Please update the listing below by replacing "Компания" with "О компании" wherever it occurs, leaving everything else unchanged.

=== WORKING DATA ===

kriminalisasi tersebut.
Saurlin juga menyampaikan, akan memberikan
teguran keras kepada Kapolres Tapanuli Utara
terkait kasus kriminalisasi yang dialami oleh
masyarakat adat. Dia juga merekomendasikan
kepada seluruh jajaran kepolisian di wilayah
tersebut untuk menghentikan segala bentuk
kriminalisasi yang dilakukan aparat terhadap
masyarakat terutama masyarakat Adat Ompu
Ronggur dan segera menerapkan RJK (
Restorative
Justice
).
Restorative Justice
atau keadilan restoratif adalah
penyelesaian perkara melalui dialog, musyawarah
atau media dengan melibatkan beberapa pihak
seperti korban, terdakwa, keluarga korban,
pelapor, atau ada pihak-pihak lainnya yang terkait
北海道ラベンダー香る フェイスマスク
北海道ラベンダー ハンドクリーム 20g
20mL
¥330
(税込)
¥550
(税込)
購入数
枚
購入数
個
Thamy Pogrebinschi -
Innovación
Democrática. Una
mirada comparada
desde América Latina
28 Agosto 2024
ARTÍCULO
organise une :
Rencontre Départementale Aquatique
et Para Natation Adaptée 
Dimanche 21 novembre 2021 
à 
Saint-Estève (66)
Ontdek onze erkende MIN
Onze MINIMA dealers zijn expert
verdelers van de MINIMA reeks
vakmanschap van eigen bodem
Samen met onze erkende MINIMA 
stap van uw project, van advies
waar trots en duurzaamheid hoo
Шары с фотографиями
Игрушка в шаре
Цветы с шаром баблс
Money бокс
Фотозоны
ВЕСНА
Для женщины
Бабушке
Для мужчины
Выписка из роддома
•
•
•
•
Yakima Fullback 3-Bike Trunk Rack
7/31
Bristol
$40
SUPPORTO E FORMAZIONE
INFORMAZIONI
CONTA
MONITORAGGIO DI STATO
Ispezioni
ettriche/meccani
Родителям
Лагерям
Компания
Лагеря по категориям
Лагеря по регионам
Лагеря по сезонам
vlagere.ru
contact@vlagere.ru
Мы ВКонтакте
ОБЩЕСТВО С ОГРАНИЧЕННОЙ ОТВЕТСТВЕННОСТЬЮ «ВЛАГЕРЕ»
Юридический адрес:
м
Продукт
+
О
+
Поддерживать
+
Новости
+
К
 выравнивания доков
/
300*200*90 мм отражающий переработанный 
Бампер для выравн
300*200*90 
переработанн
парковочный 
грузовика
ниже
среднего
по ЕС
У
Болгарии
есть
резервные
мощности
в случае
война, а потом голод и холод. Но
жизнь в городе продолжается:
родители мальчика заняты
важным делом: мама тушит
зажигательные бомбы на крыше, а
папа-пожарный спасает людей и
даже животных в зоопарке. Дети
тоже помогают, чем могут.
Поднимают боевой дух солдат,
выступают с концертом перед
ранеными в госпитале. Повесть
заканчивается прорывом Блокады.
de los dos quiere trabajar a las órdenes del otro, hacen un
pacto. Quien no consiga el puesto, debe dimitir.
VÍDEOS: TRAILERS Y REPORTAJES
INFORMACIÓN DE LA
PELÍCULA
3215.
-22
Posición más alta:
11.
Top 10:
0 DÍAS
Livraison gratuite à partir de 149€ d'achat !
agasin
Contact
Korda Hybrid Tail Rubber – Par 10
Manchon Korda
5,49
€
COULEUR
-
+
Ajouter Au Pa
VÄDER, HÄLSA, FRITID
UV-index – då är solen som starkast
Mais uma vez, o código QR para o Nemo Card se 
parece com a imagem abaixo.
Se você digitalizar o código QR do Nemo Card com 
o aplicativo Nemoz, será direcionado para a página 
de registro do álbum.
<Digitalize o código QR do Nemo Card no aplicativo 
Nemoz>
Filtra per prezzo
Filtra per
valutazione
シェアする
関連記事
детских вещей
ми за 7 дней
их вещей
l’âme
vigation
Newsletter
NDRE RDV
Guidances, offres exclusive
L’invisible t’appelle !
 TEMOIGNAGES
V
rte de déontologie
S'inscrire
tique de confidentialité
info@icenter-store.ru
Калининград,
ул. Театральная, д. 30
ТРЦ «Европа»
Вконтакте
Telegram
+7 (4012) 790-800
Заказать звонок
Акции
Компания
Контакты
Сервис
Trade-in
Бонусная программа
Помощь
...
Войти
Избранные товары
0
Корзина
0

===

-- ANSWER --
kriminalisasi tersebut.
Saurlin juga menyampaikan, akan memberikan
teguran keras kepada Kapolres Tapanuli Utara
terkait kasus kriminalisasi yang dialami oleh
masyarakat adat. Dia juga merekomendasikan
kepada seluruh jajaran kepolisian di wilayah
tersebut untuk menghentikan segala bentuk
kriminalisasi yang dilakukan aparat terhadap
masyarakat terutama masyarakat Adat Ompu
Ronggur dan segera menerapkan RJK (
Restorative
Justice
).
Restorative Justice
atau keadilan restoratif adalah
penyelesaian perkara melalui dialog, musyawarah
atau media dengan melibatkan beberapa pihak
seperti korban, terdakwa, keluarga korban,
pelapor, atau ada pihak-pihak lainnya yang terkait
北海道ラベンダー香る フェイスマスク
北海道ラベンダー ハンドクリーム 20g
20mL
¥330
(税込)
¥550
(税込)
購入数
枚
購入数
個
Thamy Pogrebinschi -
Innovación
Democrática. Una
mirada comparada
desde América Latina
28 Agosto 2024
ARTÍCULO
organise une :
Rencontre Départementale Aquatique
et Para Natation Adaptée 
Dimanche 21 novembre 2021 
à 
Saint-Estève (66)
Ontdek onze erkende MIN
Onze MINIMA dealers zijn expert
verdelers van de MINIMA reeks
vakmanschap van eigen bodem
Samen met onze erkende MINIMA 
stap van uw project, van advies
waar trots en duurzaamheid hoo
Шары с фотографиями
Игрушка в шаре
Цветы с шаром баблс
Money бокс
Фотозоны
ВЕСНА
Для женщины
Бабушке
Для мужчины
Выписка из роддома
•
•
•
•
Yakima Fullback 3-Bike Trunk Rack
7/31
Bristol
$40
SUPPORTO E FORMAZIONE
INFORMAZIONI
CONTA
MONITORAGGIO DI STATO
Ispezioni
ettriche/meccani
Родителям
Лагерям
О компании
Лагеря по категориям
Лагеря по регионам
Лагеря по сезонам
vlagere.ru
contact@vlagere.ru
Мы ВКонтакте
ОБЩЕСТВО С ОГРАНИЧЕННОЙ ОТВЕТСТВЕННОСТЬЮ «ВЛАГЕРЕ»
Юридический адрес:
м
Продукт
+
О
+
Поддерживать
+
Новости
+
К
 выравнивания доков
/
300*200*90 мм отражающий переработанный 
Бампер для выравн
300*200*90 
переработанн
парковочный 
грузовика
ниже
среднего
по ЕС
У
Болгарии
есть
резервные
мощности
в случае
война, а потом голод и холод. Но
жизнь в городе продолжается:
родители мальчика заняты
важным делом: мама тушит
зажигательные бомбы на крыше, а
папа-пожарный спасает людей и
даже животных в зоопарке. Дети
тоже помогают, чем могут.
Поднимают боевой дух солдат,
выступают с концертом перед
ранеными в госпитале. Повесть
заканчивается прорывом Блокады.
de los dos quiere trabajar a las órdenes del otro, hacen un
pacto. Quien no consiga el puesto, debe dimitir.
VÍDEOS: TRAILERS Y REPORTAJES
INFORMACIÓN DE LA
PELÍCULA
3215.
-22
Posición más alta:
11.
Top 10:
0 DÍAS
Livraison gratuite à partir de 149€ d'achat !
agasin
Contact
Korda Hybrid Tail Rubber – Par 10
Manchon Korda
5,49
€
COULEUR
-
+
Ajouter Au Pa
VÄDER, HÄLSA, FRITID
UV-index – då är solen som starkast
Mais uma vez, o código QR para o Nemo Card se 
parece com a imagem abaixo.
Se você digitalizar o código QR do Nemo Card com 
o aplicativo Nemoz, será direcionado para a página 
de registro do álbum.
<Digitalize o código QR do Nemo Card no aplicativo 
Nemoz>
Filtra per prezzo
Filtra per
valutazione
シェアする
関連記事
детских вещей
ми за 7 дней
их вещей
l’âme
vigation
Newsletter
NDRE RDV
Guidances, offres exclusive
L’invisible t’appelle !
 TEMOIGNAGES
V
rte de déontologie
S'inscrire
tique de confidentialité
info@icenter-store.ru
Калининград,
ул. Театральная, д. 30
ТРЦ «Европа»
Вконтакте
Telegram
+7 (4012) 790-800
Заказать звонок
Акции
О компании
Контакты
Сервис
Trade-in
Бонусная программа
Помощь
...
Войти
Избранные товары
0
Корзина
0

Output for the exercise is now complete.